Magnetic field induced dielectric relaxation in the strain glass state of Pr0.6Ca0.4MnO3

TL;DR

This study investigates how magnetic fields influence dielectric relaxation in Pr0.6Ca0.4MnO3, revealing field-dependent charge dynamics and phase boundary motions linked to martensite transformation.

Contribution

It uncovers magnetic field-induced dielectric relaxation phenomena and their relation to phase boundary motions in Pr0.6Ca0.4MnO3, a novel insight into strain glass state behavior.

Findings

Dielectric relaxation at ~60 K follows Arrhenius behavior regardless of magnetic field.

Additional relaxation at ~30 K appears only under a critical magnetic field.

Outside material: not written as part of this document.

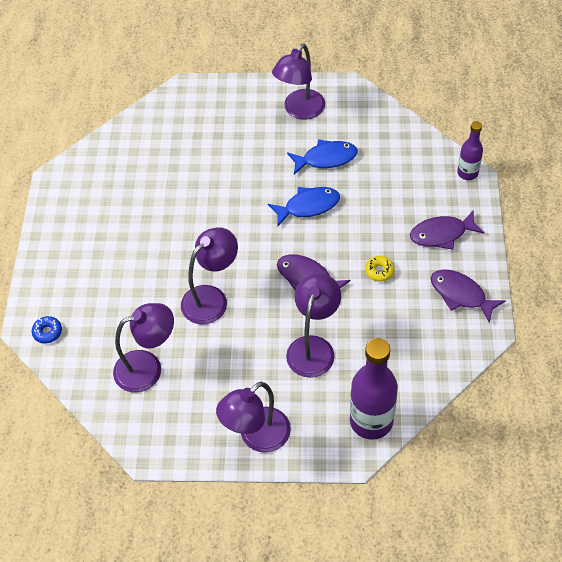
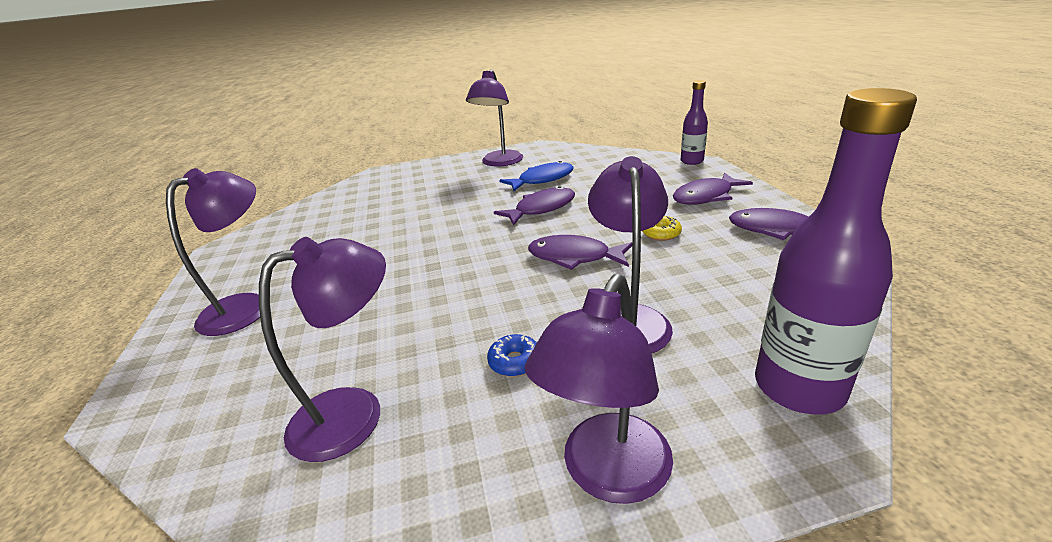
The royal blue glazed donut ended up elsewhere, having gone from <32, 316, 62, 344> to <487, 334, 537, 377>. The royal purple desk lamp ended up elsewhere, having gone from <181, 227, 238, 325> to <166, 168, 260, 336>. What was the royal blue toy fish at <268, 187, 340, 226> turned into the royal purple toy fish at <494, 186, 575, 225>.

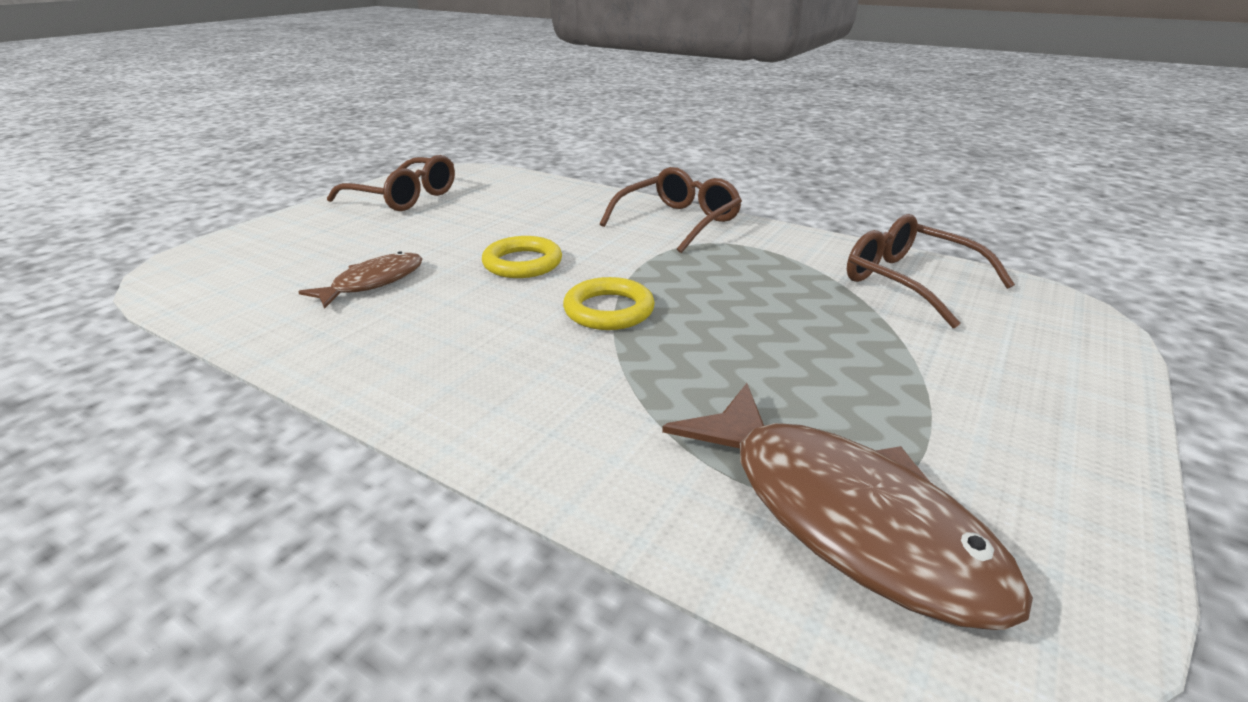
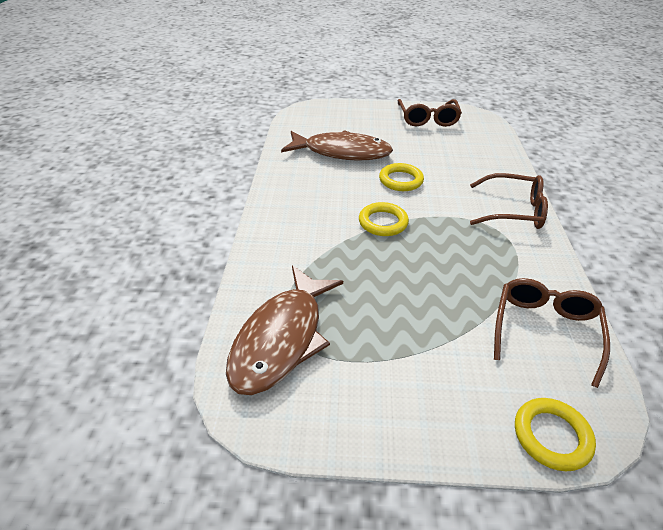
The size of the russet toy fish at <298, 251, 423, 309> changed by a factor of 1.81. The second view gained the golden ring at <515, 398, 596, 471>.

Magnetic field shifts dielectric relaxation to lower temperatures, indicating phase boundary dynamics.

Abstract

We present the dielectric and magnetodielectric properties of Pr0.6Ca0.4MnO3 polycrystalline sample. Dielectric permittivity ({\epsilon'}) (and d{\epsilon'}/dT) portrays the charge order and other magnetic transitions observed in the magnetization measurement. Dielectric study has revealed a relaxation corresponding to ordering of polarons ~ 60 K that follows Arrhenius behaviour both in the presence and absence of magnetic field and another relaxation was noticed ~ 30 K only under a critical magnetic field (3.2 T) that shows critical slow down of electronic charges obeying power law. Further, the magnetic field induced relaxation shifts to low temperatures with the increase of magnetic field. The observed field induced dielectric relaxation below the reentered charge ordered state is linked with the rapid motions of boundaries of the coexisting phases towards the martensite phase transformation.